I think to be fair you are obligated to make a trip here just so i can shoot that bad boy.


----------



## bones44 (Jan 7, 2011)

Sweet !! Gonna be a shooter for sure. I heard they were coming out with the 22-250.


----------



## oneshotcowboy (Mar 4, 2010)

well don ill let ya come here to shoot it... hehehehe but im guessin you got more dogs there and thanks bones


----------



## youngdon (Mar 10, 2010)

I thought I was pretty clear with the OBLIGATED part of that post.
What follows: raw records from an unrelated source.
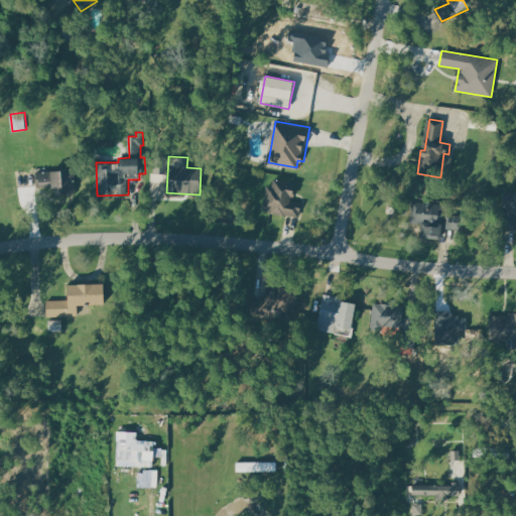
[(35,172),(76,170),(77,192),(57,195),(56,187),(52,188),(51,183),(36,184),(35,172)]
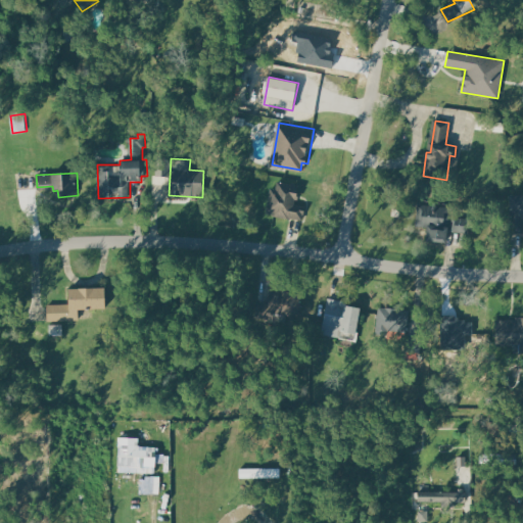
[(279,183),(298,186),(295,203),(305,205),(303,219),(268,214),(272,187),(278,188),(279,183)]
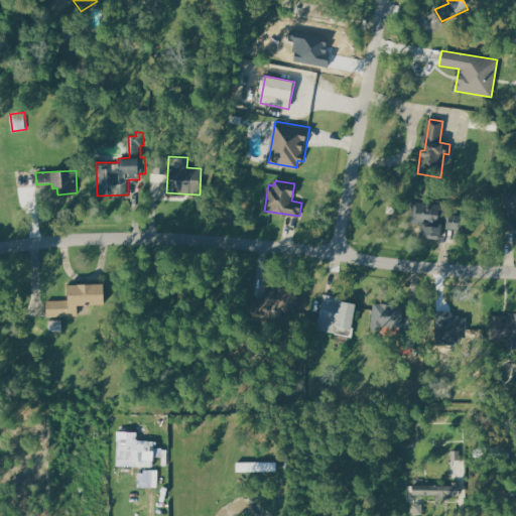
[(505,194),(515,194),(515,215),(515,228),(505,228),(505,194)]
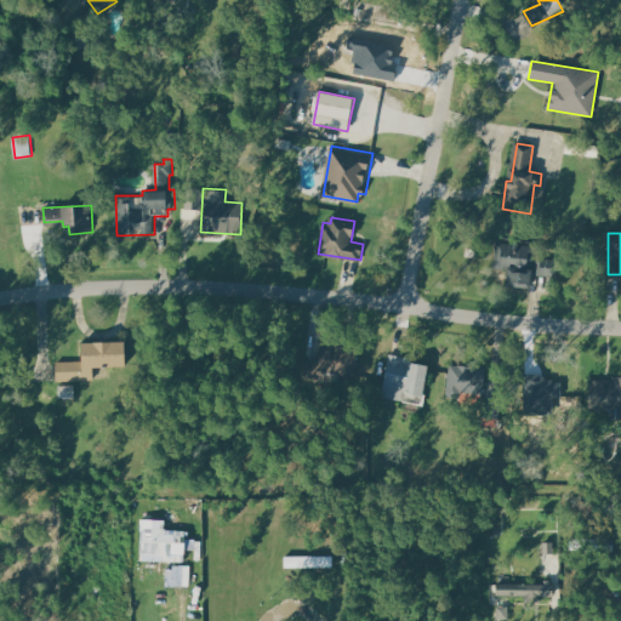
[(497,240),(495,265),(510,266),(507,284),(531,288),(536,245),(497,240)]
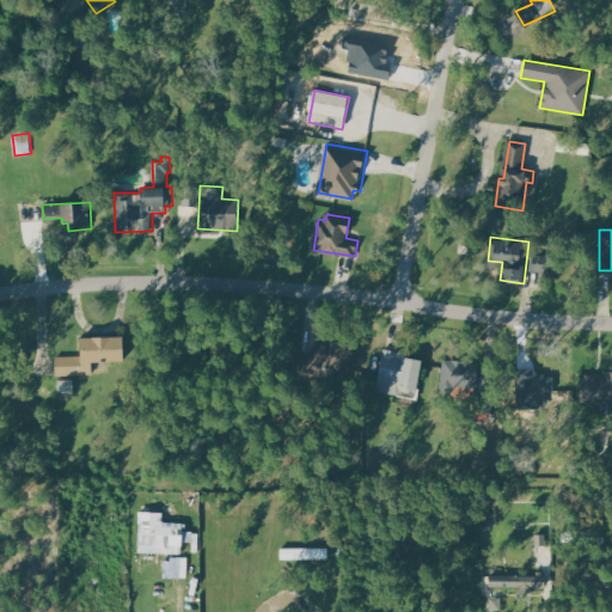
[(530,252),(527,269),(546,271),(549,256),(530,252)]
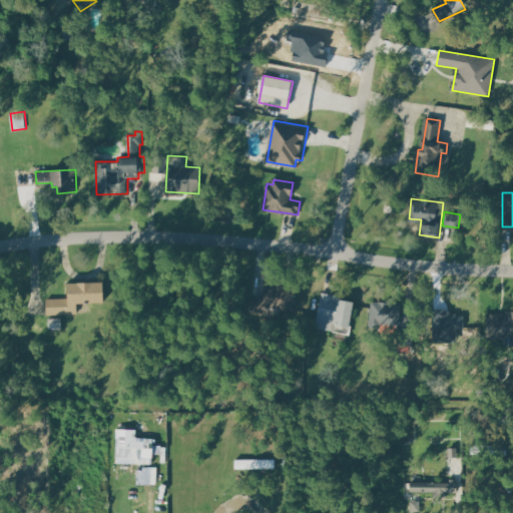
[(103,281),(104,302),(77,303),(77,314),(48,315),(47,298),(69,297),(69,282),(103,281)]
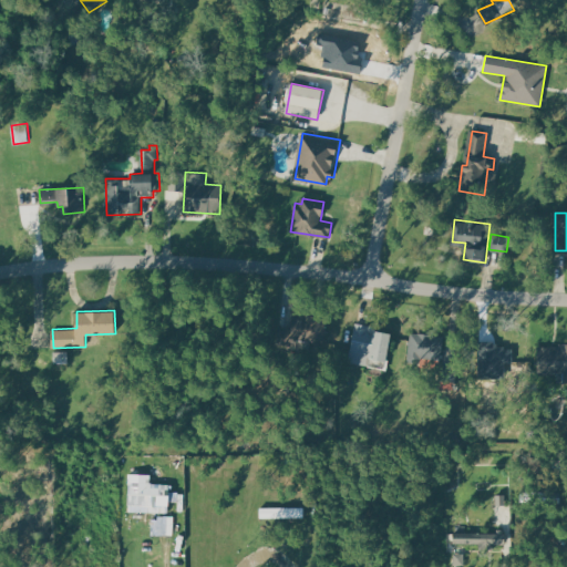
[(294,315),(326,320),(322,341),(290,337),(294,315)]
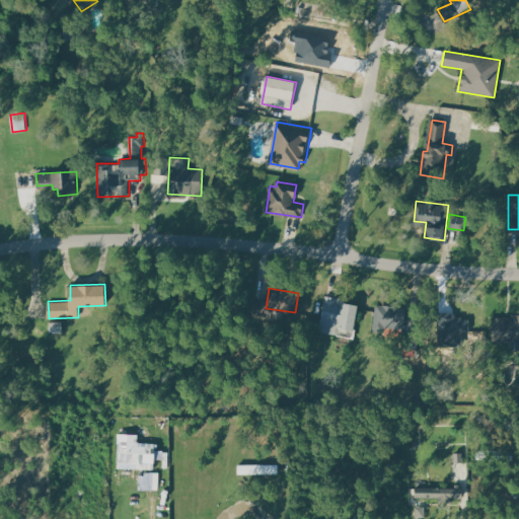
[(325,295),(318,331),(351,338),(357,306),(342,303),(343,298),(325,295)]
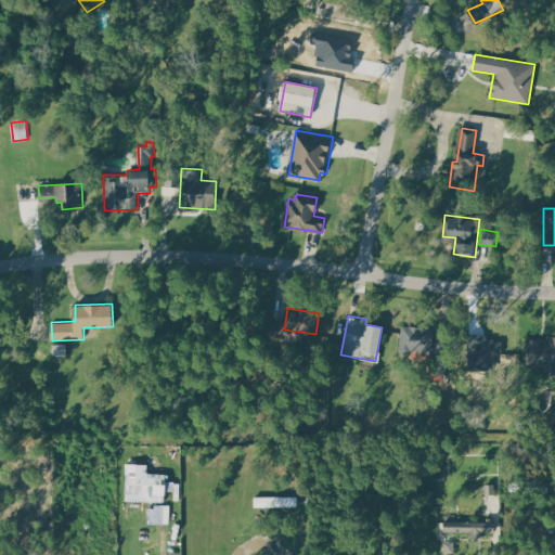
[(401,325),(435,330),(431,352),(412,350),(412,355),(398,352),(401,325)]
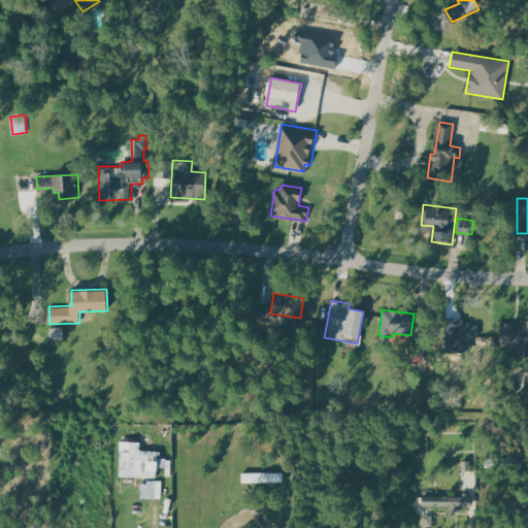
[(527,320),(527,355),(518,355),(518,348),(502,348),(502,323),(521,323),(521,320),(527,320)]
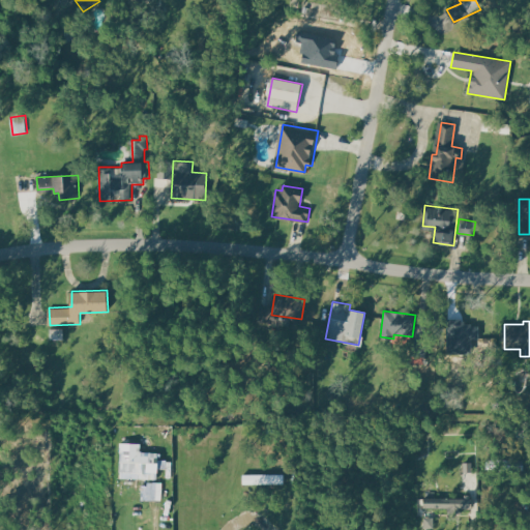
[(462,322),(449,322),(449,353),(474,353),(474,328),(462,328),(462,322)]
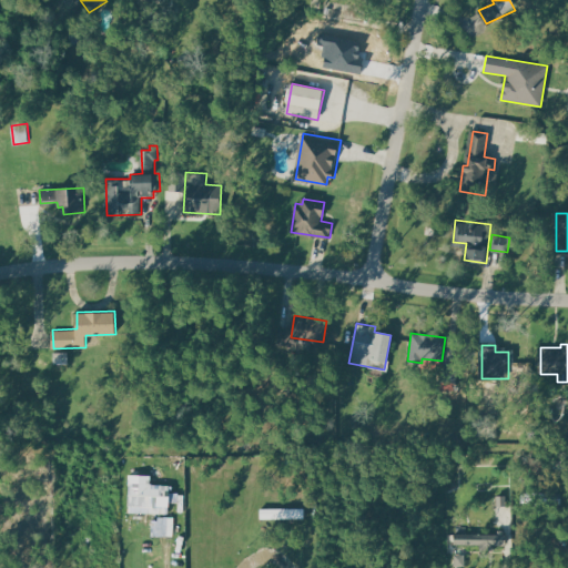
[(151,475),(131,475),(131,482),(140,483),(140,495),(130,494),(129,505),(176,507),(176,496),(170,496),(171,484),(151,484),(151,475)]
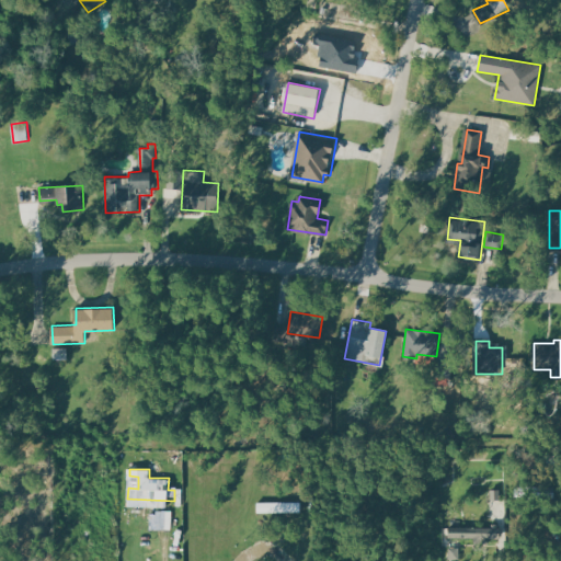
[(301,502),(258,503),(258,511),(301,511),(301,502)]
After you heal of coarse.


----------



## oneshotcowboy (Mar 4, 2010)

oh i cought on to the OBLIGATED part....lol but thats a lil to far south for my taste. how bout when i make it to wyo or mt hopefully this year you can come up and cap some yotes with me... and you should feel OBLIGATED to too


----------



## youngdon (Mar 10, 2010)

I have a place in Northern AZ , how would that do ?


----------



## oneshotcowboy (Mar 4, 2010)

hey looks like there is room for me and the kids and y horses there...he he he he


----------



## singlesix (May 13, 2010)

I like the way that rifle looks, hope ya like it oneshot


----------



## oneshotcowboy (Mar 4, 2010)

thanks ss. and if i remember all my conversation with the rep right i thnk they have a like 15 day trial period where you can return it if ya dont like it


----------



## oneshotcowboy (Mar 4, 2010)

i just looked it up its a 60 day complete satisfaction guarantee . you can return it for a different one, credit or money back with in 60 days .


----------



## bones44 (Jan 7, 2011)

Not to change the subject but beautiful house there Don !!


----------



## bones44 (Jan 7, 2011)

Now, about that AR.LOL Can't wait to see the range results from that too. What kind of time to get it in from Oly Arms oneshot ?


----------



## oneshotcowboy (Mar 4, 2010)

it is a beautiful house aint it...lol maybe ill sneak in and he wont notice me there...lmoa and he said it could be anywhere from immediately shipped to worst cast 6 weeks. right now they are building these as they are ordered and im having my barrel flutted too. but im sure it will be woth the wait and my shoulder should be healed by then too. i have read where guys were getting 1/2 in groups at 200 with this


----------



## bones44 (Jan 7, 2011)

Awesome to hear. I'm sure after the Shot show they've really picked up too.


----------



## oneshotcowboy (Mar 4, 2010)

you should have seen me yesterday when i stumbled across a ar15 in 22-250 omg i was all giggly like a lil school boy. i was actually beside my self..lmao i think i will get a 100 ossm upper for it too and then i will trully have one riffle that will do it all. im thinkin my cost will be in the $1150 to $1200 for the initial rifle. but i also thinkin that the lifetime warrenty is worth at least $400 to $500 of that too


----------



## oneshotcowboy (Mar 4, 2010)

just a update as promised. my local dealer got all regestered and is now a olympic dealer just for me. the cost is right at $1230 and should be here in 2 to 3 weeks. the only thing that makes me nervous is the sheer cost of it. hell i just bought a truck and it didnt cost that much. lol. i will post pics when i have it and let everyone know what i really think of it when i get to hold it
Jeff


----------



## singlesix (May 13, 2010)

What kind of ammo are you gonna try first?


----------



## oneshotcowboy (Mar 4, 2010)

actually im gonna try to see if i can find pmc with 55 gr seria blitzkings thats what i starteed with when i had my rugar i used to have. then i hand loaded to match it and it worked awesome


----------